A: Yes. About 3,100 students currently attend Rhode Island charter schools. Last year, an additional 2,552 students applied for just 400 open spots, leaving a wait list of 2,152 students.
Q: What is the attraction?
A: Innovative teaching approaches, smaller class size, parent involvement, a positive school culture and freedom from some of the practices and restrictions of traditional public schools are among the most often-cited reasons Rhode Island parents and students are attracted to charter schools.
Q: Who regulates charter schools?
A: The Board of Regents for Elementary and Secondary Education authorizes charter schools, and the state Department of Education regulates them. Charters must file financial statements regularly with the department and seek reauthorization every five years.
Q: Is it true charter schools accept only the best students?
A: No. Any student who lives within the area that the charter school serves can apply. However, both supporters and critics of charters acknowledge that, in most cases, there is a higher level of parental involvement at charters, which has a positive influence on student achievement.
Popular charter schools in Rhode Island admit students through a public lottery system, held in the spring. The state Department of Education advises charter schools that their student composition should reflect the demographics of the district where the charter school is located. State education officials say that recommendation will be relaxed next year because of a recent U.S. Supreme Court decision, and schools will move to an open lottery system that does not take race and ethnicity into account.
Q: Do charters charge tuition?
A: No.
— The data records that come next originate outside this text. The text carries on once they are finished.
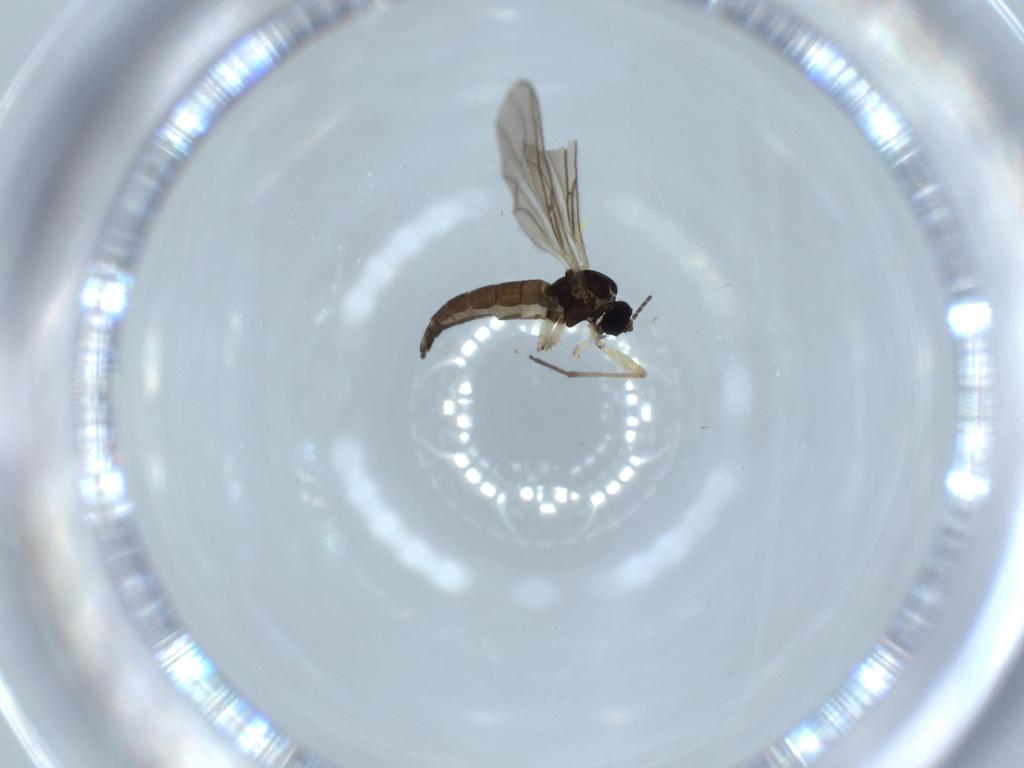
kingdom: Animalia
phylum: Arthropoda
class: Insecta
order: Diptera
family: Sciaridae
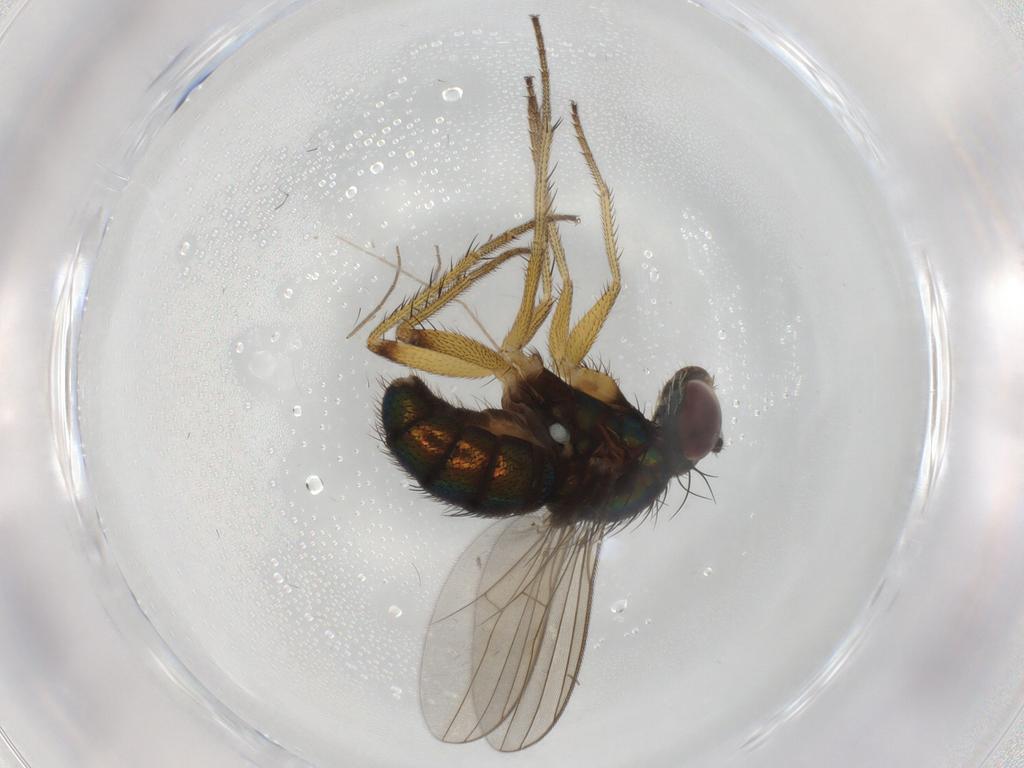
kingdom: Animalia
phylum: Arthropoda
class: Insecta
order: Diptera
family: Dolichopodidae
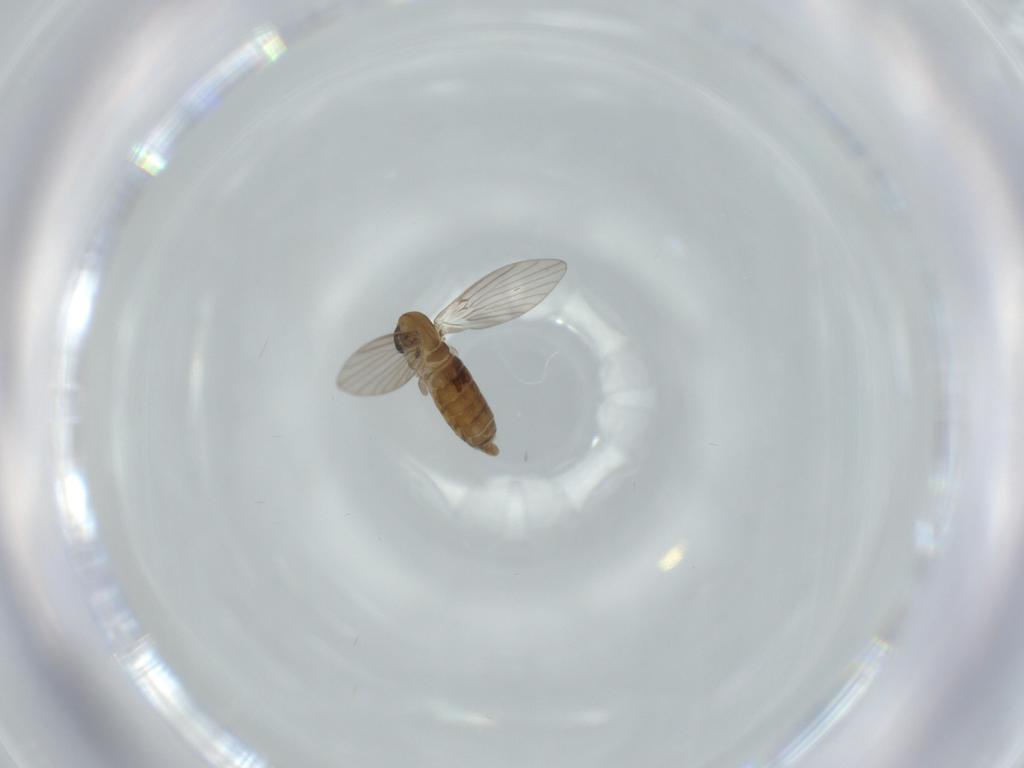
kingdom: Animalia
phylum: Arthropoda
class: Insecta
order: Diptera
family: Psychodidae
Charter schools, like other public schools, do not charge tuition, and charters that require uniforms pay for them out of their school budget.
Q: Are charter school teachers union or nonunion?
A: Three of the state’s charter schools are unionized with the Rhode Island Federation of Teachers: Textron, Times ² Academy and New England Laborers/Cranston Construction Careers Academy. The rest are nonunion, although independent (also called nonaffiliated) charter school teachers receive many of the same benefits and the same pay as unionized teachers in the district.
Independent charter school directors have greater control over class assignments and hiring and firing of teachers than do principals working in regular public schools.
Q: Critics of charter schools say they take money way from regular public schools. Is this true?
A: It depends on whom you ask.
Charter supporters say no and point out that the approximately $31 million that charter schools receive from the state is completely separate from the state aid to local school districts.
However, critics counter that local school districts are forced to pay a portion of the per-pupil cost of students they lose to charter schools — a cost that hits suburban districts harder than urban ones. Because local property tax revenue covers the bulk of suburban district budgets, they must pay a larger portion of the per-pupil charter school cost. In urban districts where the state covers most education costs, fewer local dollars follow charter school students.
For example, in Providence, where the estimated per-student cost is about $13,000, the city pays about $2,000 and the state $11,000 for students going to charter schools. In South Kingstown, which spends about $14,000 per pupil, the town pays $10,000 per student while the state pays $4,000 to the charters. The situation in South Kingstown, one of the few suburban communities with charters, was one of the reasons lawmakers put in place the moratorium on new charters, saying the issues needed further study.
Critics say that when a school district loses students to a charter, not all the costs associated with the students go away. If a district loses 5, 10, even 100 students to a local charter, district schools can’t always “save” money by reducing staff, closing a program or eliminating a bus route.
Because of this, local districts are allowed to keep 5 percent of per-pupil cost of each student they lose to a charter school. So, in effect, charter schools educate students for less than the per-pupil cost of the districts from which the students come.